[Limb landmark coordinates]
┄┄┄┄┄┄┄┄┄┄┄┄┄┄┄┄┄┄┄┄

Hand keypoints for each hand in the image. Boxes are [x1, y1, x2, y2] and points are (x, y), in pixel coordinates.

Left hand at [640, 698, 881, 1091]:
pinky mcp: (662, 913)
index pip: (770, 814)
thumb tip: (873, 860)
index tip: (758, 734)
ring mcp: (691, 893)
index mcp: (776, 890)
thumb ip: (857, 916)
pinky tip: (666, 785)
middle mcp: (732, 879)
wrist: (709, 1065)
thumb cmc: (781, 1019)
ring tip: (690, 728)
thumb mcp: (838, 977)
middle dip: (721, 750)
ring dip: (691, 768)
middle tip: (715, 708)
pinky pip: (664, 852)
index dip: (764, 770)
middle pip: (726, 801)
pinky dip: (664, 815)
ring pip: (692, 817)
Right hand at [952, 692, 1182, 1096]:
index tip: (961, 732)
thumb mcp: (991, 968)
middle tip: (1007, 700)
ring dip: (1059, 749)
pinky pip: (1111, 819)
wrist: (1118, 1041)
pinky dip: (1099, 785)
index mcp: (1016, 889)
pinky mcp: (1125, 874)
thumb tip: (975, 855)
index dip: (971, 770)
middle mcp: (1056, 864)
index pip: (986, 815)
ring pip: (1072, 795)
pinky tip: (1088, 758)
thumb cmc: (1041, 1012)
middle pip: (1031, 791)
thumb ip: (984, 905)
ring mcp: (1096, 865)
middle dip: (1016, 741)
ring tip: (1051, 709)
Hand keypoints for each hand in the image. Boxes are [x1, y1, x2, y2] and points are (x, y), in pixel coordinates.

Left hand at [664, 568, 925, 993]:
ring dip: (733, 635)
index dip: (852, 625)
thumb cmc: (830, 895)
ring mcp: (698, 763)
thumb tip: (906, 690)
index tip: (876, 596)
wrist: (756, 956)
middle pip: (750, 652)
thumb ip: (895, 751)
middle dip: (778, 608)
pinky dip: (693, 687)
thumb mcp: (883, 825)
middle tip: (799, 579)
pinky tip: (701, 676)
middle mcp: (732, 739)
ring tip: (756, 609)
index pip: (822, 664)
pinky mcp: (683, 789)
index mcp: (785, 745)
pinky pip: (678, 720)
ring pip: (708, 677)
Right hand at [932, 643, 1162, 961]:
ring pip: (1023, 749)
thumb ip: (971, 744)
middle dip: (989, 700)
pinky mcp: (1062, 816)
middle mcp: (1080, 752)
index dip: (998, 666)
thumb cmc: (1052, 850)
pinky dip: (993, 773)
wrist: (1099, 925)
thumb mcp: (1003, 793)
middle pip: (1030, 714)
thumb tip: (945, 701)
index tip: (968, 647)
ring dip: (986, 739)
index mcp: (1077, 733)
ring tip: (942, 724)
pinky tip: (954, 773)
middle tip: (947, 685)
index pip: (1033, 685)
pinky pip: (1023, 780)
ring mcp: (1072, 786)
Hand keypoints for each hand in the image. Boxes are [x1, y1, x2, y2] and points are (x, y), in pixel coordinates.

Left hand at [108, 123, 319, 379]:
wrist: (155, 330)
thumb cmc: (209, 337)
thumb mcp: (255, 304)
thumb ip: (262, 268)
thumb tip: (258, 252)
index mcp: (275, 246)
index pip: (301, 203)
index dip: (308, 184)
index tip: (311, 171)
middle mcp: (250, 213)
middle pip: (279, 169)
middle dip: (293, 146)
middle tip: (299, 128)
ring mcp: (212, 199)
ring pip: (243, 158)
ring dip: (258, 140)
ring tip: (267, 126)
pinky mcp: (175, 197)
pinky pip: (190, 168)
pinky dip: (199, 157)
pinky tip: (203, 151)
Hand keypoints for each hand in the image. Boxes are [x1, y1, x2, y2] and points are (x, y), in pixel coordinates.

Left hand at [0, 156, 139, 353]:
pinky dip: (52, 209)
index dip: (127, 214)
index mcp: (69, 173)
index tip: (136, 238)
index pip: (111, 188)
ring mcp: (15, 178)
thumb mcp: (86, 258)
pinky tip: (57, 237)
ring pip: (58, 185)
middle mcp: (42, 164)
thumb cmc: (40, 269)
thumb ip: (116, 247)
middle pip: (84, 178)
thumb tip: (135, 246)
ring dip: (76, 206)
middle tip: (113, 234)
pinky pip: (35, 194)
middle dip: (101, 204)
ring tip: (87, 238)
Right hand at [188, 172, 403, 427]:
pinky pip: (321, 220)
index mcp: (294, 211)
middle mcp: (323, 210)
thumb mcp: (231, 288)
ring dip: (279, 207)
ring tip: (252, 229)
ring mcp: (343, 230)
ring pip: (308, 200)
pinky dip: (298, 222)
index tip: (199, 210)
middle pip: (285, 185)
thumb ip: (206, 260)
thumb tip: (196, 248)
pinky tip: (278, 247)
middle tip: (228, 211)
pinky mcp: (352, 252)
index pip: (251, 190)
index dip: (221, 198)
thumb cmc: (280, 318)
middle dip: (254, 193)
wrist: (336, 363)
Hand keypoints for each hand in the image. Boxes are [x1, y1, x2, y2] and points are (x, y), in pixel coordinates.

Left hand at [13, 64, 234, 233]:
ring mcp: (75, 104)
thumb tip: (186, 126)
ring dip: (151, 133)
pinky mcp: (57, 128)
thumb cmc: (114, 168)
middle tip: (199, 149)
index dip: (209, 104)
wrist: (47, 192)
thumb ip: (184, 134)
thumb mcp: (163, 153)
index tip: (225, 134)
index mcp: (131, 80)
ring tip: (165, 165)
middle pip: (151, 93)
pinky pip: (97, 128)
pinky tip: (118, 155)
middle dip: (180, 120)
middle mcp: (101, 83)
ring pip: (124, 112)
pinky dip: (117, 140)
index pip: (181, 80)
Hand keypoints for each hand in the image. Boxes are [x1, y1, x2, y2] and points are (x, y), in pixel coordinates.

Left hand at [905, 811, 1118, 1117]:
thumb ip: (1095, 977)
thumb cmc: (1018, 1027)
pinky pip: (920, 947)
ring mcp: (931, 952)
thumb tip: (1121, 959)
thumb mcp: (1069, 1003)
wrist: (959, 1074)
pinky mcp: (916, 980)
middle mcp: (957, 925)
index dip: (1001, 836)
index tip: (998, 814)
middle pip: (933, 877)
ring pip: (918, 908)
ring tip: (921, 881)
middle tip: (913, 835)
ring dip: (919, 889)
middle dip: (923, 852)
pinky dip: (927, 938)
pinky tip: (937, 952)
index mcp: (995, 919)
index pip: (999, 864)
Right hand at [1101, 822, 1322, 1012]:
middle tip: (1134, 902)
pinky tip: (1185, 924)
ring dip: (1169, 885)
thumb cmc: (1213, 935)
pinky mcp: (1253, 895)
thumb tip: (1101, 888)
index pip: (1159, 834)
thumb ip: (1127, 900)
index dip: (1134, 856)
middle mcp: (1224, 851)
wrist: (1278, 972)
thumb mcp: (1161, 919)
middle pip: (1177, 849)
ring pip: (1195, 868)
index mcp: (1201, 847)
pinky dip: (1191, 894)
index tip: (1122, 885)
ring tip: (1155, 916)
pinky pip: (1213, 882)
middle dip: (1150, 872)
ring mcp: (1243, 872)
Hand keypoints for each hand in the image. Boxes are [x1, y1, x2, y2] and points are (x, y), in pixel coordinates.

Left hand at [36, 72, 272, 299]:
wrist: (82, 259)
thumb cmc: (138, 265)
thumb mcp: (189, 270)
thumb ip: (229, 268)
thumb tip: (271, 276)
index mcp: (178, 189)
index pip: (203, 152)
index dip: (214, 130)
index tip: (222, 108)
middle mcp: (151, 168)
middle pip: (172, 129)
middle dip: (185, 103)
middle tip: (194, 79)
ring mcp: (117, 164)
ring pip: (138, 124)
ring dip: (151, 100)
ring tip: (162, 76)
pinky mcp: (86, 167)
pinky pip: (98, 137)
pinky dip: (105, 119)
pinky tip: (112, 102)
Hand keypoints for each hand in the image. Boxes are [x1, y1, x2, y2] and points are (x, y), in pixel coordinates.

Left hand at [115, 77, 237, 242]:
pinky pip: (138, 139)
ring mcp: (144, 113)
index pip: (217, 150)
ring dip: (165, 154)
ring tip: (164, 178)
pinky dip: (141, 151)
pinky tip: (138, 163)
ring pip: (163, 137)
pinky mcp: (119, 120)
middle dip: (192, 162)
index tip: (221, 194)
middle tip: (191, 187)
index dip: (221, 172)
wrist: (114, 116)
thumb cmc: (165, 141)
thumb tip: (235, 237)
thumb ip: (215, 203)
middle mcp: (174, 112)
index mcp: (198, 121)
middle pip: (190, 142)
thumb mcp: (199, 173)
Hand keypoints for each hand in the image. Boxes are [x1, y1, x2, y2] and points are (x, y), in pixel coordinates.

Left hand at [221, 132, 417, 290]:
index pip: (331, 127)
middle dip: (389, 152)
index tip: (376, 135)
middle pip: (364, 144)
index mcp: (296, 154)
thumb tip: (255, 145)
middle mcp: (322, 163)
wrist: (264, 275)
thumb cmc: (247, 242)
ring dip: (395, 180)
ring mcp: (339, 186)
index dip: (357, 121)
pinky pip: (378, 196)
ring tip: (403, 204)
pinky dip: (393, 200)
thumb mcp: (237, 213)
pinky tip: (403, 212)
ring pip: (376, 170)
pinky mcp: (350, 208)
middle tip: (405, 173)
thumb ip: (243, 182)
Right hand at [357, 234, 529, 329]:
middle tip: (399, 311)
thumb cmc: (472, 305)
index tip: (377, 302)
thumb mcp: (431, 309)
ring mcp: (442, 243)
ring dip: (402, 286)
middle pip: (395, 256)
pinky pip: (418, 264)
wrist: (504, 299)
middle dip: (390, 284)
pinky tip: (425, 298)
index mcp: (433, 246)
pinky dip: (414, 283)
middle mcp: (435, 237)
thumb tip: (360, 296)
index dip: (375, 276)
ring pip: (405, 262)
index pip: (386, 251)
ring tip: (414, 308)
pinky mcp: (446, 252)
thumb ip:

┄┄┄┄┄┄┄┄┄┄┄┄┄┄┄┄┄┄┄┄

Look above for the line with "pinky tip: (1088, 758)" and the line with "pinky dip: (993, 773)"; transcribe both and all lines in between, exactly, and nothing else.

pinky tip: (1088, 758)
thumb cmc: (1041, 1012)
middle pip: (1031, 791)
thumb ip: (984, 905)
ring mcp: (1096, 865)
middle dip: (1016, 741)
ring tip: (1051, 709)
Hand keypoints for each hand in the image. Boxes are [x1, y1, x2, y2] and points are (x, y), in pixel coordinates.

Left hand at [664, 568, 925, 993]:
ring dip: (733, 635)
index dip: (852, 625)
thumb cmc: (830, 895)
ring mcp: (698, 763)
thumb tip: (906, 690)
index tip: (876, 596)
wrist: (756, 956)
middle pip: (750, 652)
thumb ip: (895, 751)
middle dip: (778, 608)
pinky dip: (693, 687)
thumb mcp: (883, 825)
middle tip: (799, 579)
pinky tip: (701, 676)
middle mcp: (732, 739)
ring tip: (756, 609)
index pip: (822, 664)
pinky mcp: (683, 789)
index mcp: (785, 745)
pinky pip: (678, 720)
ring pip: (708, 677)
Right hand at [932, 643, 1162, 961]:
ring pip: (1023, 749)
thumb ip: (971, 744)
middle dip: (989, 700)
pinky mcp: (1062, 816)
middle mcp: (1080, 752)
index dip: (998, 666)
thumb cmc: (1052, 850)
pinky dip: (993, 773)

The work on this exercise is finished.